German Federal Fiscal Court (“BFH”), decision dated April 16, 2024 (VIII R 3/21)
Private investors in private asset management funds in particular benefit from the decision of the BFH, as carried interest should reduce their taxable income, since the expense deduction limitation rule pursuant to Section 20 (9) EStG does not apply. Further, the decision once again confirms the fundamental recognition of capital-disproportionate profit allocations, which should also positively affect the treatment of carried interest from trading funds.
Executive summary
- Carried interest is to be recognized as part of a capital-disproportionate profit allocation at the level of the fund partnership for tax purposes and therefore represents a profit share.
- Section 18 (1) No. 4 EStG, according to which carried interest from private asset management funds is reclassified as income from self-employment at the level of the carry partnership, and Section 39 (2) No. 2 AO do not change the tax treatment of the profit allocation at the level of the fund.
- In the case of private asset management funds, carried interest for private investors is therefore fully deductible for private investors.
- The partial income method or Section 8b KStG should generally be applicable to carried interest from trading funds.
That’s the point
The court had to decide whether the profit allocation according to the LPA of a private equity fund in the form of a limited partnership, which qualified as an asset-managing partnership for German tax purposes, is to be recognised.
The fund’s profits were initially allocated to all investors in proportion to their capital commitments until they had received their capital contributions back. Of the remaining profit, an amount of 30% was allocated to the carry partnership – taking into account a preferred return and a catch-up – and the remaining profit was allocated to the investors in proportion to their capital commitments.

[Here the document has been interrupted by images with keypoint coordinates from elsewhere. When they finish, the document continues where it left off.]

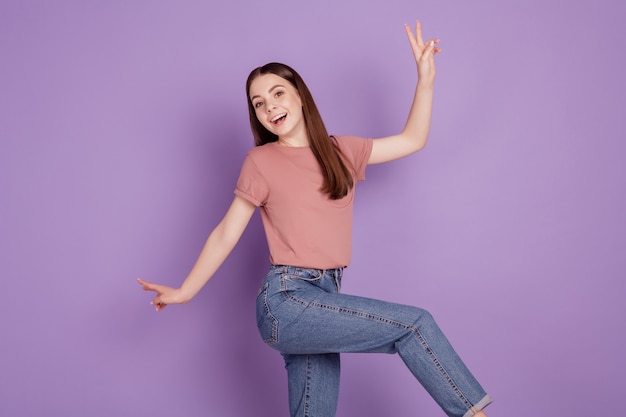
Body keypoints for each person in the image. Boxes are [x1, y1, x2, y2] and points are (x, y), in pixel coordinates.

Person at [138, 21, 492, 417]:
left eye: (277, 93)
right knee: (415, 325)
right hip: (286, 300)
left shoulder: (341, 151)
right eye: (258, 103)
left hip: (326, 300)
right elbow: (226, 233)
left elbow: (412, 139)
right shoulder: (261, 161)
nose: (270, 106)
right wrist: (186, 291)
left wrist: (425, 78)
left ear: (300, 96)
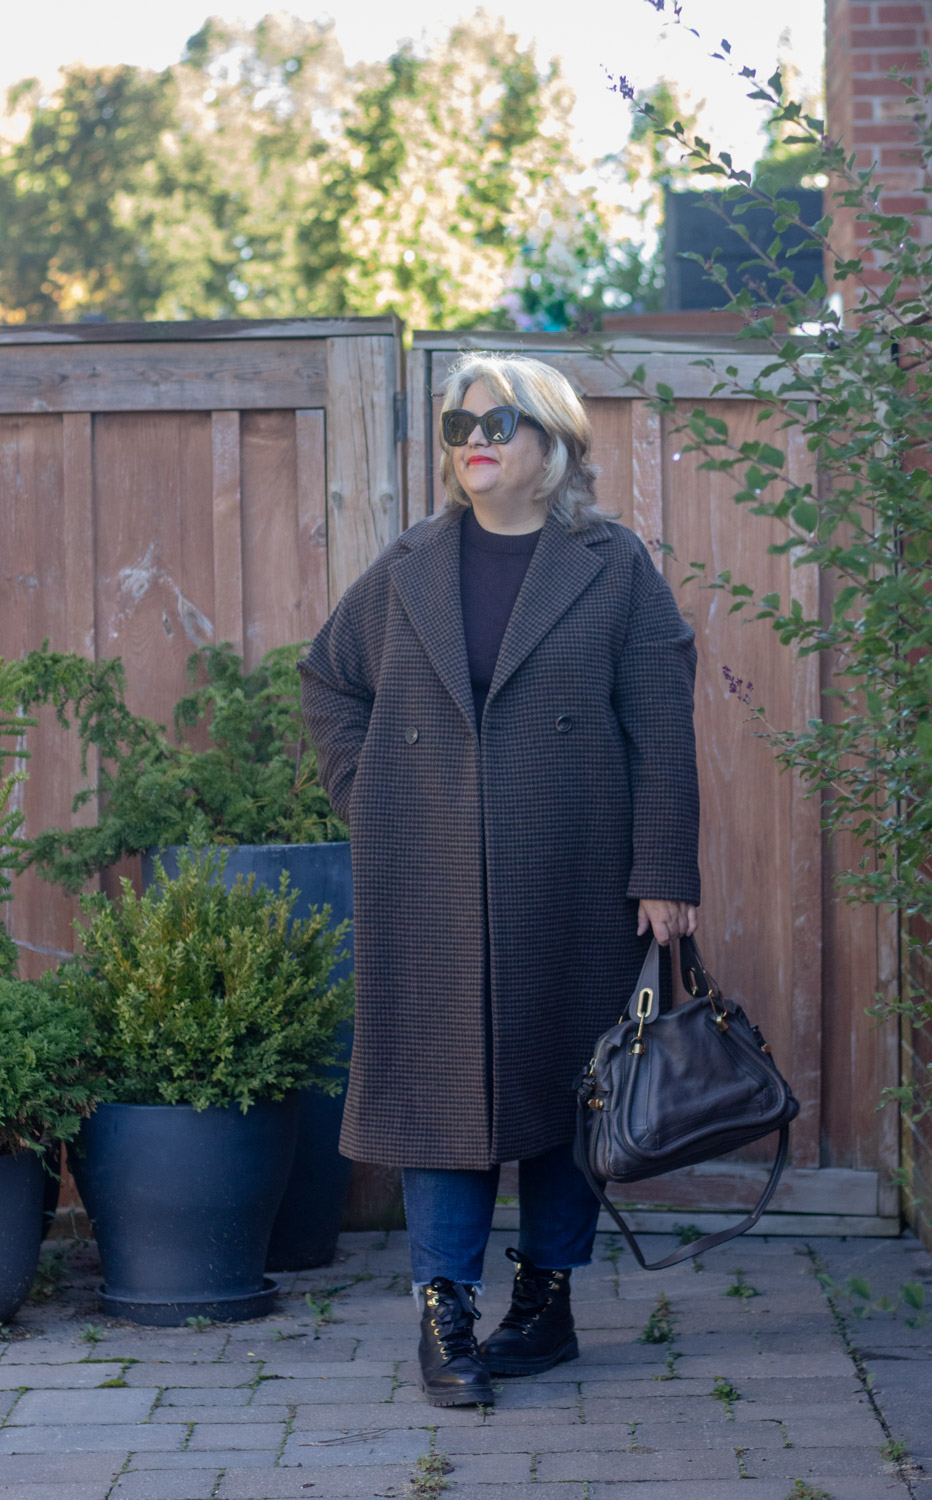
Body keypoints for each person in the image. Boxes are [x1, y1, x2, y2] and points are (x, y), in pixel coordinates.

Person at [298, 352, 700, 1408]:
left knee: (567, 1091)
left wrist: (662, 868)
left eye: (497, 420)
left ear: (553, 442)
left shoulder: (610, 566)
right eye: (457, 425)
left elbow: (660, 723)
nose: (472, 438)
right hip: (426, 877)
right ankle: (444, 1316)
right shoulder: (409, 563)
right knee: (438, 1094)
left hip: (571, 870)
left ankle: (545, 1302)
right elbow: (329, 681)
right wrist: (369, 790)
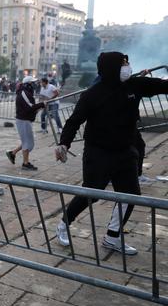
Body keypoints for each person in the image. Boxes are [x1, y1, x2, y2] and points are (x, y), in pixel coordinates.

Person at [54, 52, 168, 254]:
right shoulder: (92, 94)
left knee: (130, 196)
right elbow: (74, 121)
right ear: (112, 67)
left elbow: (162, 85)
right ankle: (64, 223)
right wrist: (64, 144)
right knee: (91, 193)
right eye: (123, 63)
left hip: (125, 152)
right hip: (98, 153)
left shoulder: (134, 85)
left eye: (128, 63)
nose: (128, 66)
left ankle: (112, 238)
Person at [6, 76, 44, 170]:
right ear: (28, 84)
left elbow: (30, 108)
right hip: (23, 120)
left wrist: (41, 106)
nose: (34, 85)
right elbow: (30, 107)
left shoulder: (26, 92)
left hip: (26, 119)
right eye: (32, 83)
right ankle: (25, 163)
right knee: (27, 142)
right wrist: (42, 104)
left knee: (27, 141)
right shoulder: (23, 93)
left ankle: (13, 153)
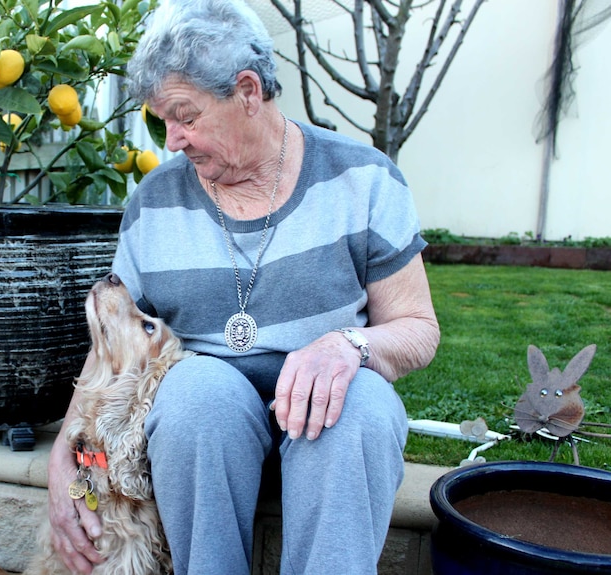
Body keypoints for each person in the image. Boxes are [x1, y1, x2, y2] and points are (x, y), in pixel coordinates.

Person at [46, 0, 440, 573]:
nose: (172, 139)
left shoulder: (363, 179)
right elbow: (111, 348)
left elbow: (418, 330)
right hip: (202, 442)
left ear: (249, 91)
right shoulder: (154, 204)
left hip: (328, 419)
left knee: (362, 406)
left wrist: (346, 346)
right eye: (162, 121)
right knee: (195, 395)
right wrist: (66, 459)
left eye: (185, 115)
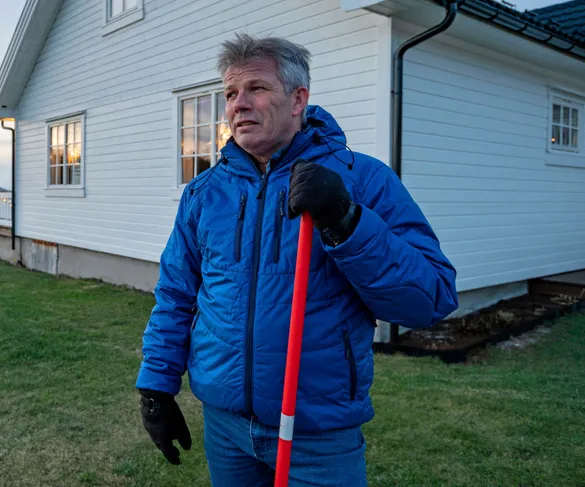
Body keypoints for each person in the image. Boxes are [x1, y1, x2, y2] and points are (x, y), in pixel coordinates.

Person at [135, 33, 459, 486]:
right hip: (226, 427)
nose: (238, 104)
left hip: (317, 433)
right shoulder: (204, 193)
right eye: (230, 93)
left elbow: (430, 299)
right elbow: (175, 295)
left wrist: (346, 221)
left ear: (297, 99)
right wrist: (156, 387)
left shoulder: (361, 179)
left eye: (257, 89)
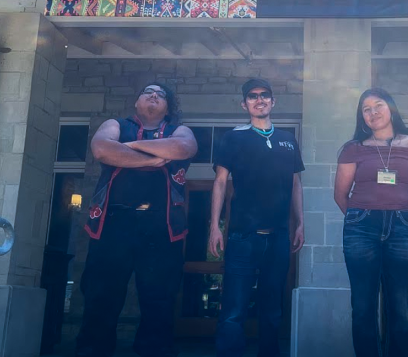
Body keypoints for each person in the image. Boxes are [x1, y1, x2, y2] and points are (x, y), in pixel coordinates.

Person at [76, 83, 198, 357]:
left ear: (168, 106)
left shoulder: (179, 130)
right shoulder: (114, 123)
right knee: (100, 298)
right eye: (147, 92)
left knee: (159, 301)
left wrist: (128, 148)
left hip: (162, 227)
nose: (154, 96)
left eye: (161, 94)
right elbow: (102, 149)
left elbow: (184, 147)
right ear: (136, 101)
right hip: (112, 224)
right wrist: (153, 157)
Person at [208, 78, 304, 357]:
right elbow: (220, 182)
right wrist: (215, 226)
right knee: (233, 311)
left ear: (273, 102)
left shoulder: (288, 139)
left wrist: (300, 223)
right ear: (244, 103)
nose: (259, 99)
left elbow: (296, 184)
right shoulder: (233, 138)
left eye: (265, 95)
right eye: (252, 96)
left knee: (272, 310)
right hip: (242, 236)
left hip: (278, 238)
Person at [334, 88, 408, 357]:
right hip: (361, 226)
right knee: (363, 306)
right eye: (366, 109)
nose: (373, 112)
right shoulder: (353, 149)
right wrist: (361, 218)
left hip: (402, 224)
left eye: (378, 106)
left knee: (399, 306)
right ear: (361, 116)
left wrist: (399, 212)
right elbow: (340, 195)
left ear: (391, 109)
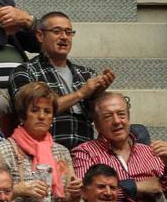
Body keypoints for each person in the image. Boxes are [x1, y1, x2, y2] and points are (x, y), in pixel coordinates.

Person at [9, 10, 114, 151]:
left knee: (137, 131)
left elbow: (99, 119)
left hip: (86, 153)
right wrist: (81, 94)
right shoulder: (25, 72)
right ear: (40, 35)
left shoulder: (86, 73)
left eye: (68, 32)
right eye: (57, 31)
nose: (64, 37)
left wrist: (97, 96)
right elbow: (27, 110)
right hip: (43, 150)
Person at [73, 93, 167, 202]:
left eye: (121, 114)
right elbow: (88, 198)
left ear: (128, 117)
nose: (117, 121)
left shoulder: (150, 151)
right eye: (108, 117)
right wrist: (136, 187)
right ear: (97, 124)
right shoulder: (85, 153)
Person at [0, 81, 79, 202]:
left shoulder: (62, 152)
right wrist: (16, 190)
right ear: (22, 116)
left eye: (47, 111)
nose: (41, 116)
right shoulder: (3, 151)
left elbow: (70, 199)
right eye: (35, 110)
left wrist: (75, 194)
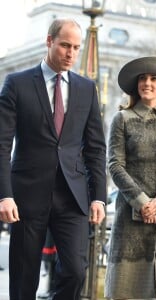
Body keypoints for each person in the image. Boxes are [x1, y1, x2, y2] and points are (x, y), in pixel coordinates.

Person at [0, 18, 107, 300]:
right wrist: (4, 195)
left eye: (76, 47)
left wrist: (99, 197)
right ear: (49, 42)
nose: (71, 53)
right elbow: (1, 144)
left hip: (72, 196)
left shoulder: (87, 89)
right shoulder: (17, 84)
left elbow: (96, 147)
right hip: (27, 195)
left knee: (75, 271)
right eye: (65, 45)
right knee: (24, 277)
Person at [104, 56, 156, 300]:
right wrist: (142, 203)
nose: (147, 83)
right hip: (130, 219)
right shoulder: (122, 119)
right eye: (142, 78)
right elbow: (115, 166)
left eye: (154, 78)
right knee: (124, 292)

The tax authorities refused to treat the carried interest as a profit share and argued that the carried interest represented a remuneration for services provided by the carry partnership, which was owed by the investors and would be paid directly to the carry partnership. As a result, the tax authorities treated the carried interest as partially non-deductible expense (Section 20 (9) EStG).
The decision
The BFH referred the case back to the Munich tax court for procedural reasons. However, the BFH stated that the tax court first has to confirm whether the agreements in the LPA constituted a profit allocation agreement or a service agreement. As carried interest is neither treated as an expense under commercial law nor is it independent of profit, the tax court should confirm its opinion that carried interest is no service fee. In this case, the capital-disproportionate profit allocation as it is agreed in the LPA should in principle also be recognized for tax purposes, as there is a natural conflict of interests between the partners of the fund and the carried interest is granted for the provision of immaterial contributions by the carry partnership. According to the BFH, such a profit allocation agreement also takes precedence over the fractional consideration pursuant to Section 39 para. 2 no. 2 AO.
Section 18 (1) no. 4 EStG does not change the tax recognition of the profit allocation either, as it is already clear from the wording of the law that the carried interest is a share of the profit that the carry partnership receives for the provision of the immaterial contributions.
The provision merely stipulates that the profit share is to be recognized at the level of the carry beneficiary as income from self employment if the fund is an asset management fund. Finally, the purpose of the provision does not permit any other conclusion, as Section 18 (1) no. 4 EStG was introduced to enable the proper taxation of carried interest.
Conclusion
Even though the case (VIII R 3/21) was referred back to the Munich tax court, the ruling contains encouragingly clear statements on the tax treatment of carried interest. In the case of private asset management funds, the recognition of the profit allocation under the LPA means that private investors can reduce their income from capital assets by the carried interest.
In addition, the confirmation of the profit character of carried interest and the continuation of the principles of case law from the decision dated December 11, 2018 (VIII R 11/16) means that carried interest from trading funds should generally be subject to the partial income procedure or Section 8b KStG.
Both cases, which were referred back for procedural reasons, must be decided by the competent local tax courts and it remains to be seen how the tax authorities will react to the decisions, in particular whether the two BFH rulings will be published in the Federal Tax Gazette II and hence, whether they will be accepted by German tax authorities.